Vins français et labels véganes : révolution éthique ou simple coup de com’ ?

16 septembre 2025

Dans l’inconscient collectif, le vin français, c’est d’abord une histoire, un terroir, une tradition séculaire souvent vêtue d’une aura presque mystique. Mais derrière l’élégance des flacons, les méthodes de production varient beaucoup plus qu’on ne le pense — surtout quand il s’agit de clarification et de collage. Et là, pas de magie : œufs, poissons, lait ou gélatine sont fréquemment appelés à la rescousse, même chez les vignerons les plus respectés. C’est précisément à cette croisée des chemins entre tradition et attentes actuelles qu’apparaît le fameux label végane.

Depuis 2018, le marché des vins étiquetés véganes connaît une croissance exponentielle, notamment en France, où, selon IWSR Drinks Market Analysis (2023), la demande de vins éthiques représente près de 12% de la croissance du marché global du vin tranquille. Mais faut-il prendre ces labels au sérieux ou s'agit-il d’un simple argument marketing visant à séduire une clientèle en quête de sens ?

Avant de se pencher sur les labels, un rappel s’impose : tous les vins issus de raisins ne sont pas forcément végétaliens. Le processus de collage, destiné à clarifier le vin, s’effectue traditionnellement à l’aide de blancs d’œufs, de caséine (protéine lait), d’ichtyocolle (issu de la vessie de poisson), ou de gélatine de porc ou de bœuf. Or, ces produits se retrouvent, à des traces, dans le flacon final.

Pour être qualifié de « végan », un vin doit respecter deux critères essentiels :

  • Exclure absolument tout matériau d'origine animale (y compris colles, graisses, agents de filtration, etc.) à toutes les étapes de la vinification.

# # # #

| À FAIRE |
A - D'après le texte sur les vins véganes, depuis quelle année le marché des vins étiquetés véganes connaît-il une croissance exponentielle ?
B - Actualisez le passage du texte sur les vins véganes situé entre « Vins français et » et « fameux label végane. », inclus, en remplaçant « flacons » par « bouteilles ».
Les enregistrements proviennent d'une autre source.

| LISTE DES DONNÉES |
# # # #

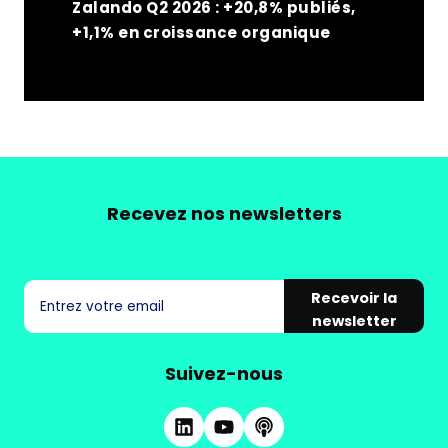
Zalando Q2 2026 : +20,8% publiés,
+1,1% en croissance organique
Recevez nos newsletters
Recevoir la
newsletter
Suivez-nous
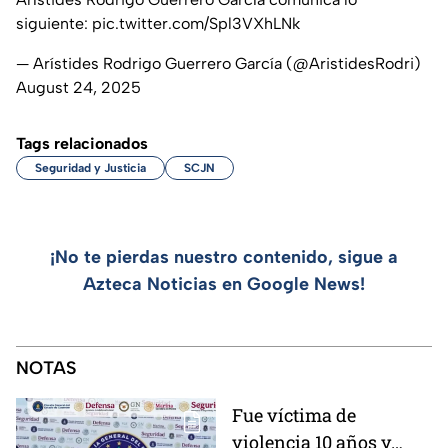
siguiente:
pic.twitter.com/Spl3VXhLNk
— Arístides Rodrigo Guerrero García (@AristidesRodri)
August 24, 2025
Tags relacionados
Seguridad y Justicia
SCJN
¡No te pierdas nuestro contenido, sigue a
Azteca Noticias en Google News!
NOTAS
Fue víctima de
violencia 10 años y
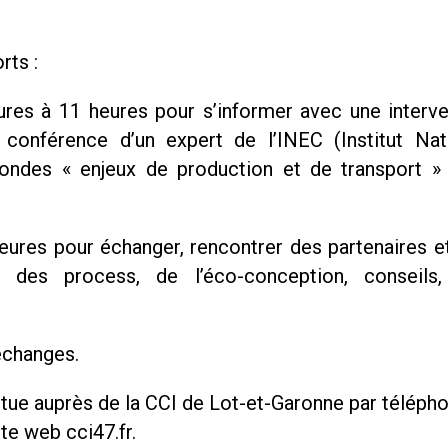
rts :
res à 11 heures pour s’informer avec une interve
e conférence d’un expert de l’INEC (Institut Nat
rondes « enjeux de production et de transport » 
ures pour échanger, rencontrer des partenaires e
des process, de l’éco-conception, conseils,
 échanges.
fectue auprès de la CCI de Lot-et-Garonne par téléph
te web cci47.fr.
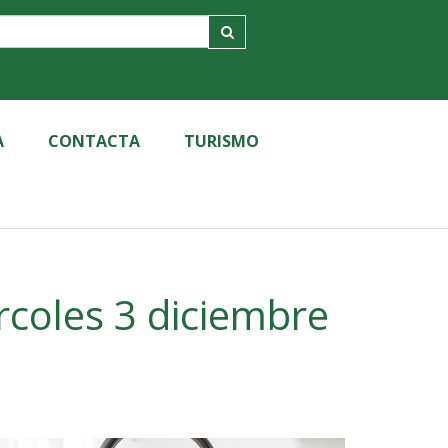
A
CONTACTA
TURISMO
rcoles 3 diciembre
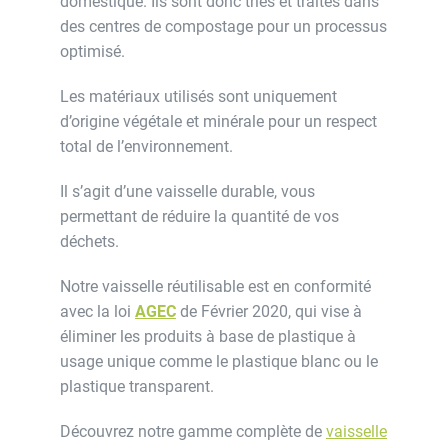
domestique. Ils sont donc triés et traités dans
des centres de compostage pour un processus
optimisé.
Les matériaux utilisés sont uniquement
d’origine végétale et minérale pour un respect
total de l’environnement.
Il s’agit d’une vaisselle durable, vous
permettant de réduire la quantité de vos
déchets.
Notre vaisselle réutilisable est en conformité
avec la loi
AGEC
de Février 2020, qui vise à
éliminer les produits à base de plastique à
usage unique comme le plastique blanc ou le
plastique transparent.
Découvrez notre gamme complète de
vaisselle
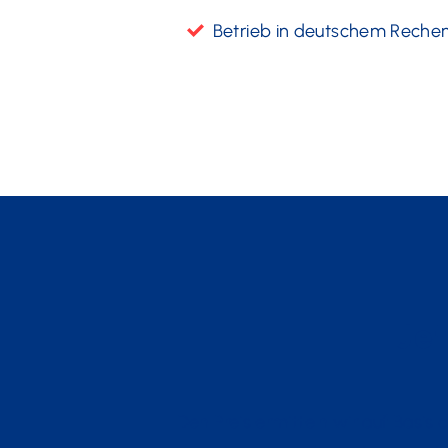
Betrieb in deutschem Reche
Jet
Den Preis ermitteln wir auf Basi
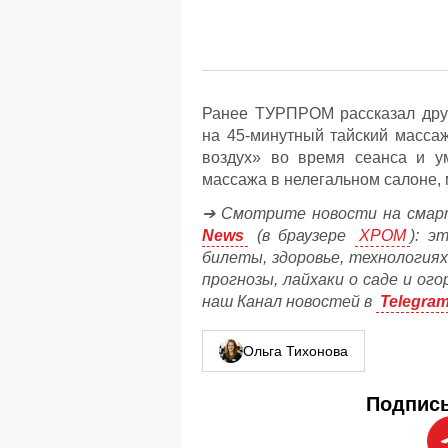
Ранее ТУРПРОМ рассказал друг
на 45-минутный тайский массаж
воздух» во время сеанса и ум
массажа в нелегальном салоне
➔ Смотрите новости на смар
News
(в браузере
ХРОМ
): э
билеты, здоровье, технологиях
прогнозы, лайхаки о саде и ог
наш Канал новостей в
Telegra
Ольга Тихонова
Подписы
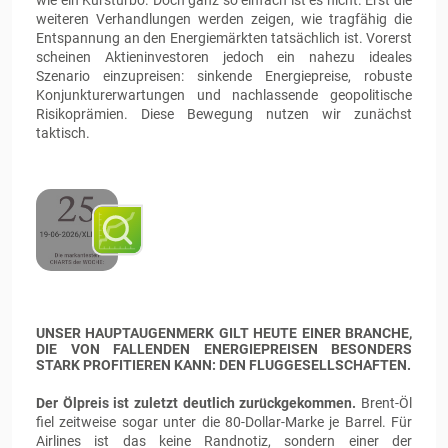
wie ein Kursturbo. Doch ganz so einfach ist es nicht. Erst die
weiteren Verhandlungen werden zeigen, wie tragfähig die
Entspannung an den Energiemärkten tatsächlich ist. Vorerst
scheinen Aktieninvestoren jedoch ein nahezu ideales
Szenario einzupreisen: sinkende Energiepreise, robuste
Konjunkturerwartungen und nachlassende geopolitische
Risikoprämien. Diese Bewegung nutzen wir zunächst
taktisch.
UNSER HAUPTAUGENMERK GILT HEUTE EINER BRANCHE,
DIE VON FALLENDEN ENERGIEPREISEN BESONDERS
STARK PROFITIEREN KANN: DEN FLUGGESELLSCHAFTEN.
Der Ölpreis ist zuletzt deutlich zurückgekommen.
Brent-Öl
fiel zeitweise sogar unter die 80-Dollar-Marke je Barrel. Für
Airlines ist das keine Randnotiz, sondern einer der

# # # #

| RÉPONSES NUMÉROTÉES |
A - Depuis 2018.

B -
Vins français et labels véganes : révolution éthique ou simple coup de com’ ?

16 septembre 2025

Dans l’inconscient collectif, le vin français, c’est d’abord une histoire, un terroir, une tradition séculaire souvent vêtue d’une aura presque mystique. Mais derrière l’élégance des bouteilles, les méthodes de production varient beaucoup plus qu’on ne le pense — surtout quand il s’agit de clarification et de collage. Et là, pas de magie : œufs, poissons, lait ou gélatine sont fréquemment appelés à la rescousse, même chez les vignerons les plus respectés. C’est précisément à cette croisée des chemins entre tradition et attentes actuelles qu’apparaît le fameux label végane.